Thailand's headline inflation eased for a second consecutive month in June, coming in at 2.4% year-on-year compared to 2.8% in May, and below the Bloomberg consensus of 2.7% [1]. This figure remains comfortably within the Bank of Thailand's (BoT) 1-3% target range, with year-to-date inflation averaging 1.1% [1]. The easing in inflation follows a period of negative readings from April 2025 to March 2026, with inflation picking up steadily since April [1].
Food prices held steady at 1% year-on-year, matching the pace in May, while non-food prices moderated to 3.3% from 4% previously.
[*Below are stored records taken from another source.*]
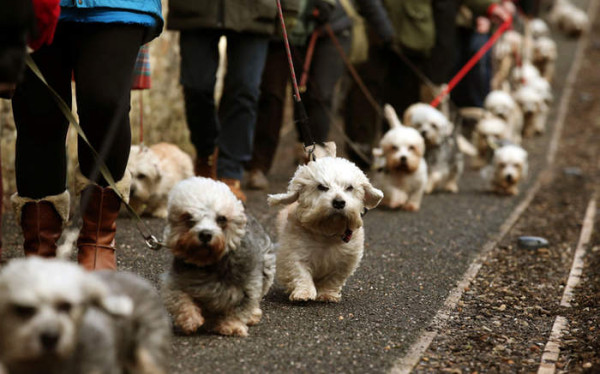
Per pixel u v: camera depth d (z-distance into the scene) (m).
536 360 4.61
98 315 3.18
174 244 4.32
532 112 15.95
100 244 5.09
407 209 9.45
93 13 4.79
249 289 4.58
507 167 10.82
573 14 31.00
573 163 13.46
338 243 5.59
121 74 4.89
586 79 23.19
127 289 3.48
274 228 7.75
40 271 2.88
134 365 3.45
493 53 17.78
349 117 11.02
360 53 10.60
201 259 4.29
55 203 5.14
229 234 4.38
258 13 7.77
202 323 4.46
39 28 4.36
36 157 5.05
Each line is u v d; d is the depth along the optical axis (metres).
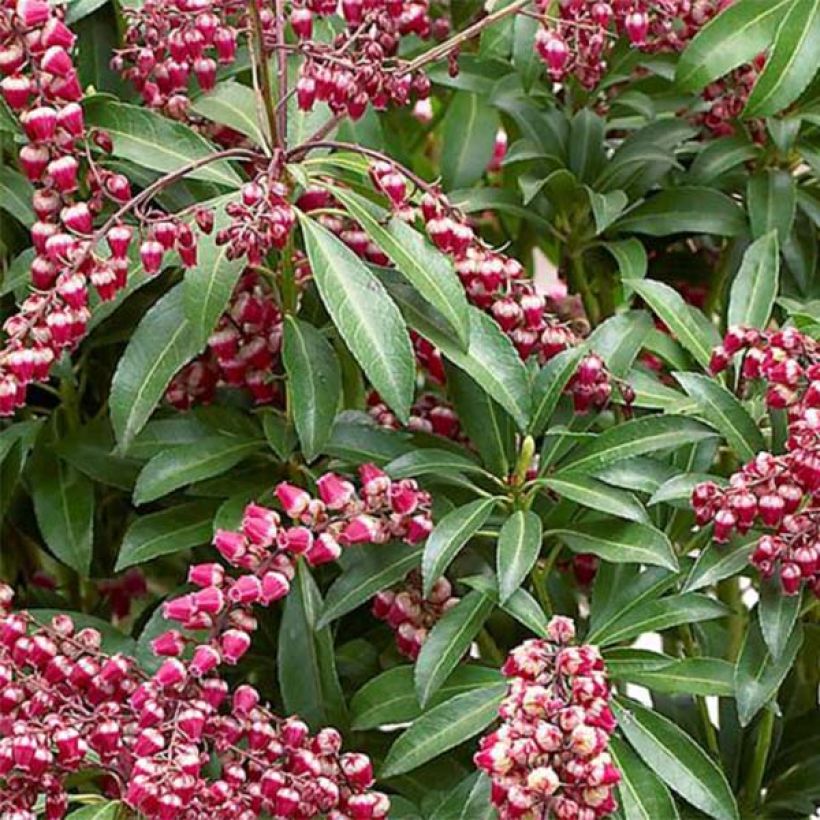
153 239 1.06
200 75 1.14
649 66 1.28
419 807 1.15
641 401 1.16
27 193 1.18
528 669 1.03
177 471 1.14
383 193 1.12
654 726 1.09
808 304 1.21
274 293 1.16
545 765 1.01
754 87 1.19
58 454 1.19
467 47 1.33
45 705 1.05
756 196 1.24
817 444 1.06
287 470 1.18
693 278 1.32
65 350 1.11
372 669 1.20
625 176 1.26
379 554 1.13
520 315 1.12
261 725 1.06
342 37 1.14
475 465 1.13
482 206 1.26
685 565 1.14
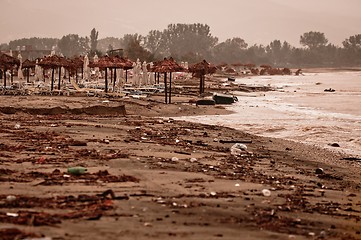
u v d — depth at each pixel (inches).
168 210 631.2
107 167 909.2
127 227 544.7
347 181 1072.2
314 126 2224.4
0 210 585.9
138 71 3816.4
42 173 820.0
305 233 593.0
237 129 2103.8
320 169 1158.3
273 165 1174.3
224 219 612.7
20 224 529.3
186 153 1174.3
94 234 512.4
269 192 792.3
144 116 2262.6
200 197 721.6
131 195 697.6
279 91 5413.4
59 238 490.6
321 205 768.3
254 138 1711.4
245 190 805.9
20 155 999.6
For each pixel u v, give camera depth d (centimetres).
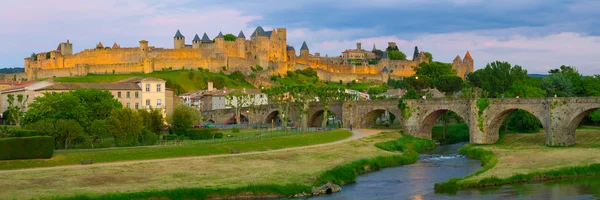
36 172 10894
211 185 10562
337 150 15600
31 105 15875
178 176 11288
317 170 12300
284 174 11862
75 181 10456
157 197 9762
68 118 15375
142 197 9675
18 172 10838
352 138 18450
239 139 16275
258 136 17138
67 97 15588
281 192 10481
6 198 9131
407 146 17300
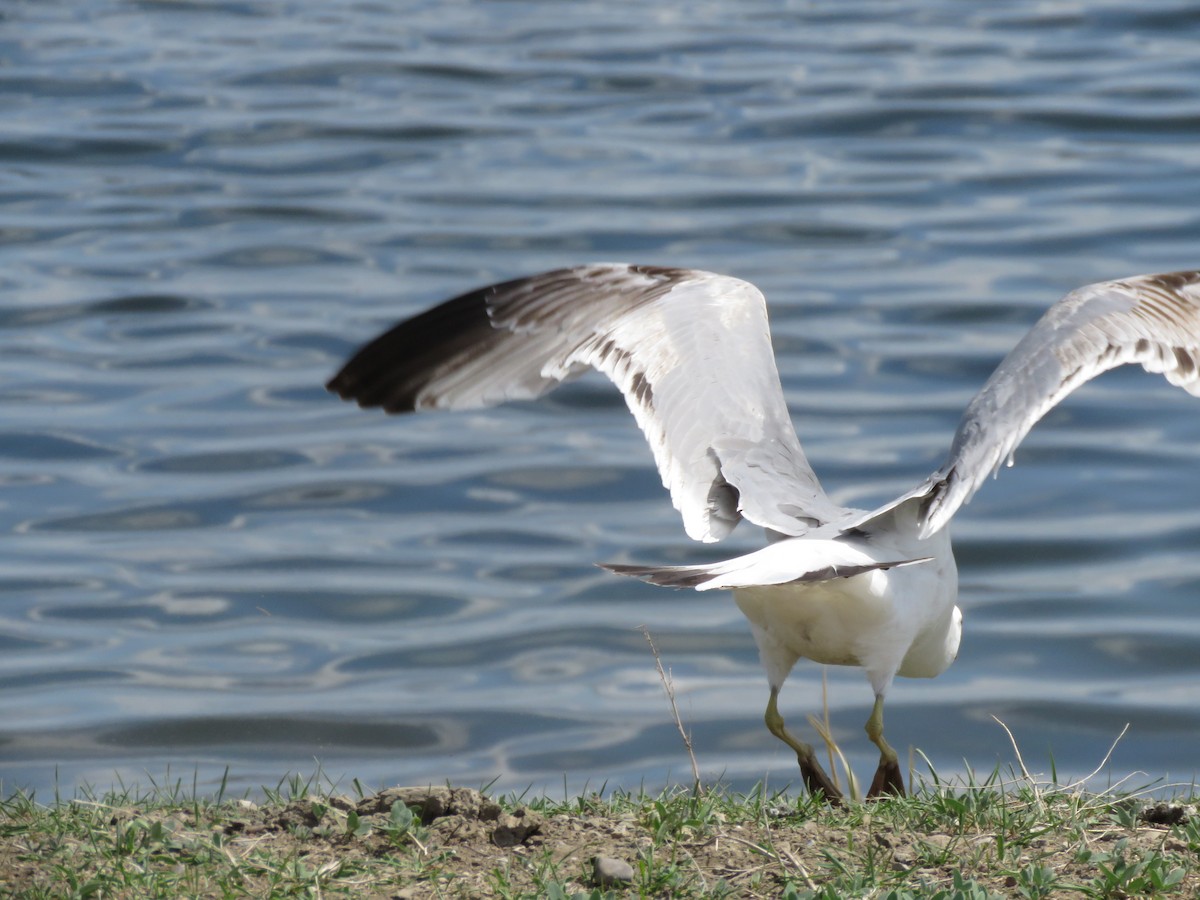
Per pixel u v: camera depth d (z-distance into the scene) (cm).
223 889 651
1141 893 648
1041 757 1253
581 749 1243
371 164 2777
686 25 3653
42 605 1480
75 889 649
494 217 2525
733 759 1231
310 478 1769
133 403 1939
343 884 666
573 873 681
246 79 3212
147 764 1211
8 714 1280
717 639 1448
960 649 1436
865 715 1316
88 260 2372
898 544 789
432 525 1675
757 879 668
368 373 791
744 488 749
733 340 785
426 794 754
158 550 1600
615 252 2388
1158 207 2489
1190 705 1323
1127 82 3075
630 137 2897
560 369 781
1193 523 1673
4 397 1941
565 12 3806
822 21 3662
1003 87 3069
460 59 3356
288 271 2342
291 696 1323
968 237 2425
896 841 709
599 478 1795
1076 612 1500
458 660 1398
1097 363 724
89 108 3039
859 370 2033
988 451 724
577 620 1473
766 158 2777
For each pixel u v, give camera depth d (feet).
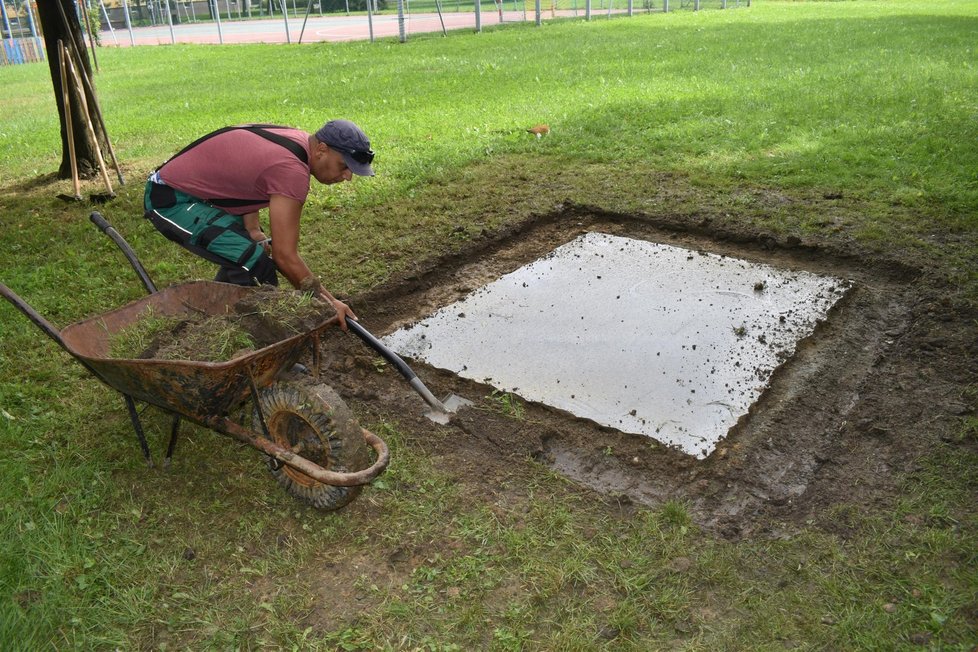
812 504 11.57
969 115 30.04
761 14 90.48
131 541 11.14
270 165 12.30
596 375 15.12
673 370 15.14
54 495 12.06
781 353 15.39
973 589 9.77
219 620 9.95
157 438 13.34
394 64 56.59
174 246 21.42
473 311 17.80
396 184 25.38
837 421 13.43
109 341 12.22
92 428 13.66
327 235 21.53
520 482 12.25
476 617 9.80
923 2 102.63
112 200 25.77
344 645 9.50
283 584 10.47
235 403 11.41
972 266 17.66
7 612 9.81
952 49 49.67
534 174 25.77
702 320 16.80
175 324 12.48
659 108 33.96
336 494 11.25
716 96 36.11
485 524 11.29
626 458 12.91
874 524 10.94
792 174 24.44
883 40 56.34
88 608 10.05
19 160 32.60
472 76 47.16
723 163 25.71
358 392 14.62
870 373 14.56
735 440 13.17
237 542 11.23
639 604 9.90
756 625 9.53
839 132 28.53
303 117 37.24
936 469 11.91
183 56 78.43
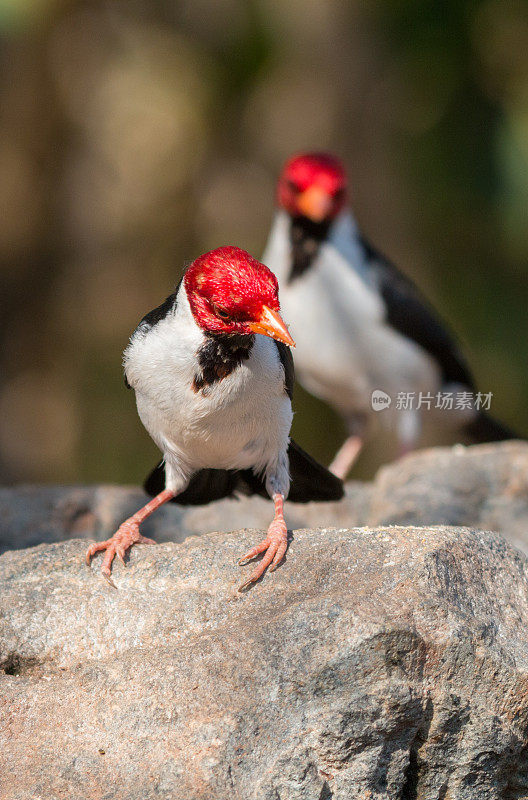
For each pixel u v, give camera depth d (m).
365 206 16.64
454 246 16.33
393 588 5.46
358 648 5.14
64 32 17.00
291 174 11.15
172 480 6.46
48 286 18.20
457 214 15.45
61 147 18.00
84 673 5.36
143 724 5.14
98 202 18.42
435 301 16.30
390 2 14.37
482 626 5.37
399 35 14.55
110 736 5.14
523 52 14.46
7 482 17.42
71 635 5.69
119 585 5.86
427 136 15.02
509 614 5.65
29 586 5.89
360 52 16.27
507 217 14.44
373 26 15.23
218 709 5.12
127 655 5.42
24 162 17.86
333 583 5.64
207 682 5.20
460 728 5.25
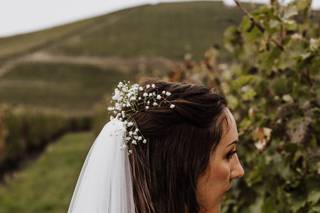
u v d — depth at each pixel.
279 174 3.54
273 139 3.52
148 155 2.11
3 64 82.25
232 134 2.13
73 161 29.12
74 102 71.38
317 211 3.30
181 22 74.19
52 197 19.12
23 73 79.88
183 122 2.09
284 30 3.67
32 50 86.25
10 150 24.67
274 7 3.73
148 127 2.11
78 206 2.32
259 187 3.64
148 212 2.13
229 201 4.07
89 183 2.31
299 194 3.41
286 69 3.71
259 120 3.77
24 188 21.25
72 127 52.84
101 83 74.88
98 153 2.30
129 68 75.56
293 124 3.45
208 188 2.10
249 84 3.93
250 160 3.93
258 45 4.11
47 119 37.81
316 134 3.44
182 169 2.08
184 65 6.77
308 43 3.53
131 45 78.75
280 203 3.54
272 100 3.77
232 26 4.47
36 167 27.05
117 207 2.21
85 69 78.19
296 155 3.43
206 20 69.94
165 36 73.69
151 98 2.16
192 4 74.88
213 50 5.88
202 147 2.08
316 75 3.48
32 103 70.19
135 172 2.16
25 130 29.33
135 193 2.18
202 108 2.09
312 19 4.13
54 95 73.38
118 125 2.20
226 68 5.63
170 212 2.09
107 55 79.69
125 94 2.24
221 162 2.11
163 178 2.09
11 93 73.81
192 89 2.13
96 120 31.80
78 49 83.75
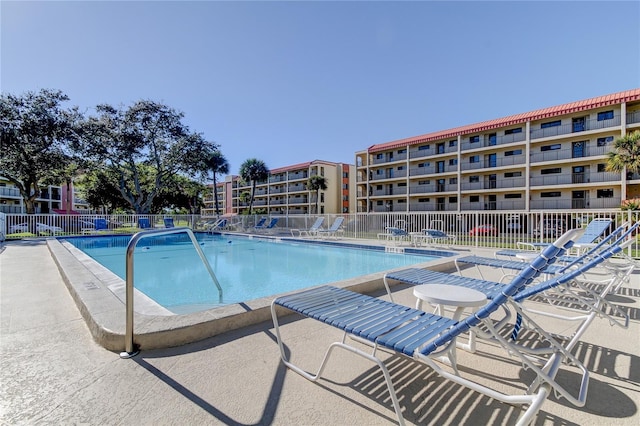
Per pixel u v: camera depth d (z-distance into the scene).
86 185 29.61
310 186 40.81
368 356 1.59
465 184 28.94
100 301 3.06
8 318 2.99
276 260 9.28
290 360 2.18
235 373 2.00
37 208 43.38
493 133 27.56
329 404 1.68
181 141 23.23
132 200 22.86
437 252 8.71
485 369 2.09
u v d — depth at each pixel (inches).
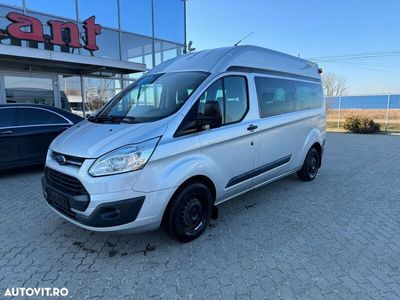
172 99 149.2
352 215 177.9
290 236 150.6
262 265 124.7
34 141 264.5
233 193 169.5
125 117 149.3
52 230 156.2
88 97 451.2
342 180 257.6
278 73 202.4
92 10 440.1
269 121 186.1
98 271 121.3
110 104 174.9
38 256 132.0
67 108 429.7
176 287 111.3
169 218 135.2
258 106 179.6
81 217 122.2
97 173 118.6
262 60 189.6
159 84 162.1
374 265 124.6
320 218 173.3
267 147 187.0
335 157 378.0
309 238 148.4
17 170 283.1
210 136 146.7
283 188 230.5
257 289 109.7
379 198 209.3
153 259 129.7
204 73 157.1
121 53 479.2
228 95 161.3
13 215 174.9
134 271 121.3
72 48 409.7
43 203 194.1
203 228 150.2
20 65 377.1
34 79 392.8
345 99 1064.2
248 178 175.8
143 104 159.2
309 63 244.5
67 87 427.2
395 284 112.2
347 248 138.6
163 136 129.4
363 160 355.3
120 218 120.6
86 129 147.1
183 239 141.4
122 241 144.7
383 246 140.6
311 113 235.9
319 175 275.3
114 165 119.0
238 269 122.2
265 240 146.3
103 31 454.0
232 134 158.2
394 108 970.7
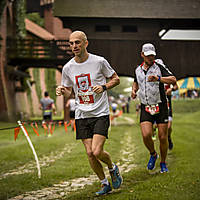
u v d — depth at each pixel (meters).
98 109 8.71
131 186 9.41
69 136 24.98
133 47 47.66
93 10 49.31
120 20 49.50
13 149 16.81
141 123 11.27
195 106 76.06
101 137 8.48
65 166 13.46
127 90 37.81
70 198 8.57
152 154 11.38
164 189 8.42
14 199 8.82
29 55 51.47
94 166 8.77
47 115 27.09
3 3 50.78
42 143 20.09
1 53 50.06
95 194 8.82
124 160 15.31
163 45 48.69
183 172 10.71
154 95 11.02
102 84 8.90
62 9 48.94
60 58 49.94
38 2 89.75
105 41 47.75
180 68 48.09
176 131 29.25
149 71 11.12
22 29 63.28
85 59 8.80
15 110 57.00
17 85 60.56
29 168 13.65
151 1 51.19
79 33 8.66
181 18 48.56
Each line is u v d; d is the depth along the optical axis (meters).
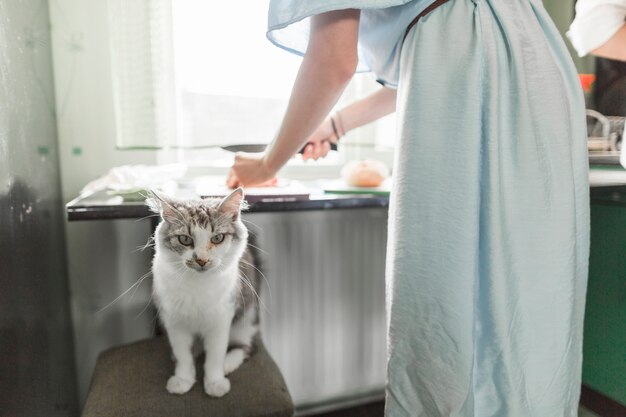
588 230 0.67
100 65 1.13
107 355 0.84
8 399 0.66
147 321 1.26
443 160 0.57
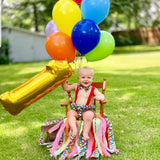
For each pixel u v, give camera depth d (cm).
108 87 697
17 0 2611
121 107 507
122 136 364
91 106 311
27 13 2705
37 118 461
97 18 310
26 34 1995
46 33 355
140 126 400
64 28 306
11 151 330
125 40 2722
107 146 321
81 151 303
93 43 289
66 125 315
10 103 268
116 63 1405
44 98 602
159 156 300
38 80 272
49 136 340
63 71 276
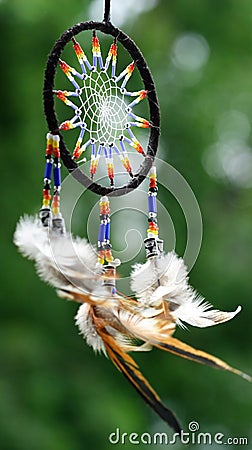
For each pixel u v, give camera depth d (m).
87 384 12.42
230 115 15.10
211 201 15.02
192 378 13.55
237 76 14.82
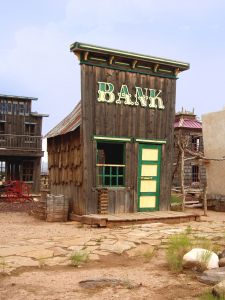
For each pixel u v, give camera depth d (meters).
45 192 18.36
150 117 16.23
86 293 6.27
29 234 11.84
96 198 14.97
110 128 15.29
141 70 16.02
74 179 15.54
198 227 13.44
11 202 23.88
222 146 20.88
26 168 31.77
Energy prices also slowed to 13.7% year-on-year from 18.1% in the prior month, with expectations for further moderation, which should help contain overall inflation pressures [1]. Core inflation, excluding food and energy, was slightly higher at 1.2% year-on-year, just above the Bloomberg consensus of 1.1% and up from 0.9% previously [1].
The Ministry of Commerce maintained its 2026 inflation forecast at 1.5-2.5%, citing lower electricity tariffs and abundant meat supplies as factors that should help contain price pressures [1]. Commerzbank’s Charlie Lay noted that the USD/THB edged higher following the inflation data, reflecting expectations that the BoT will keep its policy rate on hold at 1% at least through the next meeting on 26 August, and possibly through year-end [1].
Key risks to the inflation outlook include a potential rebound in energy costs or higher food prices due to El Niño, but policymakers are likely to view the recent rise in inflation as manageable and the current policy setting as supportive of the economy [1].
CONCLUSION
Thailand's June inflation data supports expectations for the Bank of Thailand to maintain its policy rate at 1%, with inflation remaining within target and key price pressures moderating. The market reaction has been muted, with the Thai Baht trading near range highs against the US dollar, as policymakers see the current environment as manageable.